- _DIRECTIONS FOR THIS TASK_
List every line in the rows below that contains the string "many". Only matches with the same capitalization count.

- _RECORD SET_
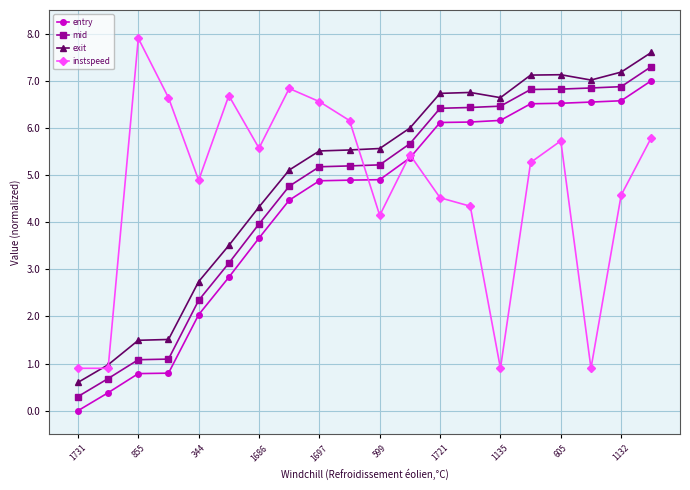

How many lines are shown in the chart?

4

==

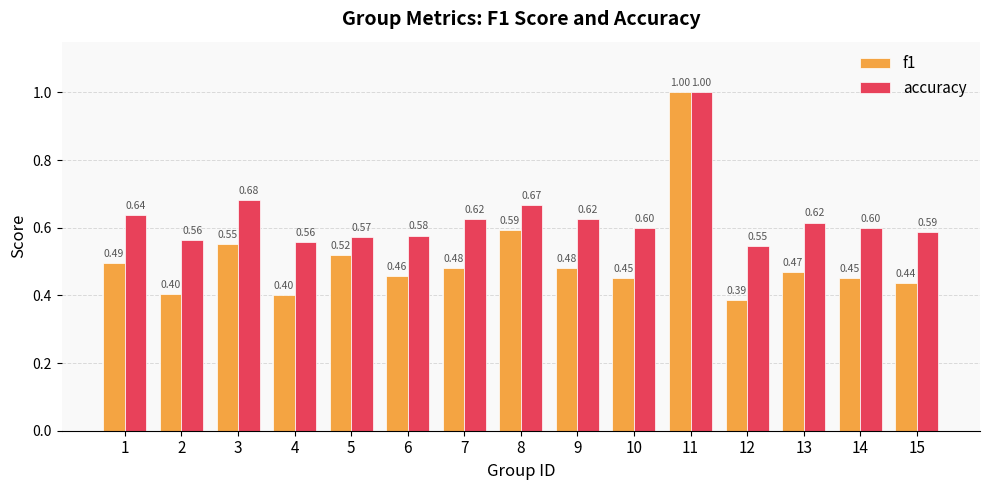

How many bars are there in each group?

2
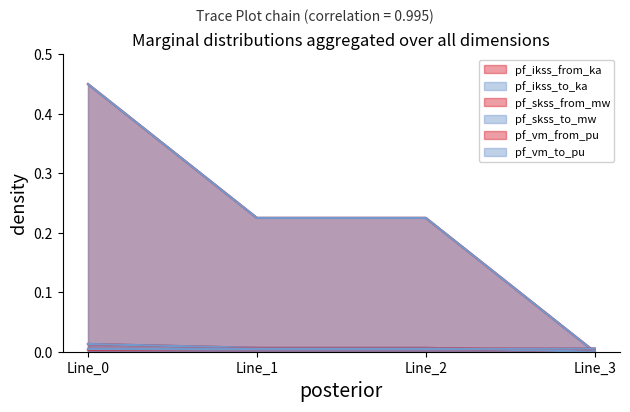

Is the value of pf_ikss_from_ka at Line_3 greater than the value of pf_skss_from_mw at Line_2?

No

- _OUTPUT OF THE EXERCISE_
How many lines are shown in the chart?
How many bars are there in each group?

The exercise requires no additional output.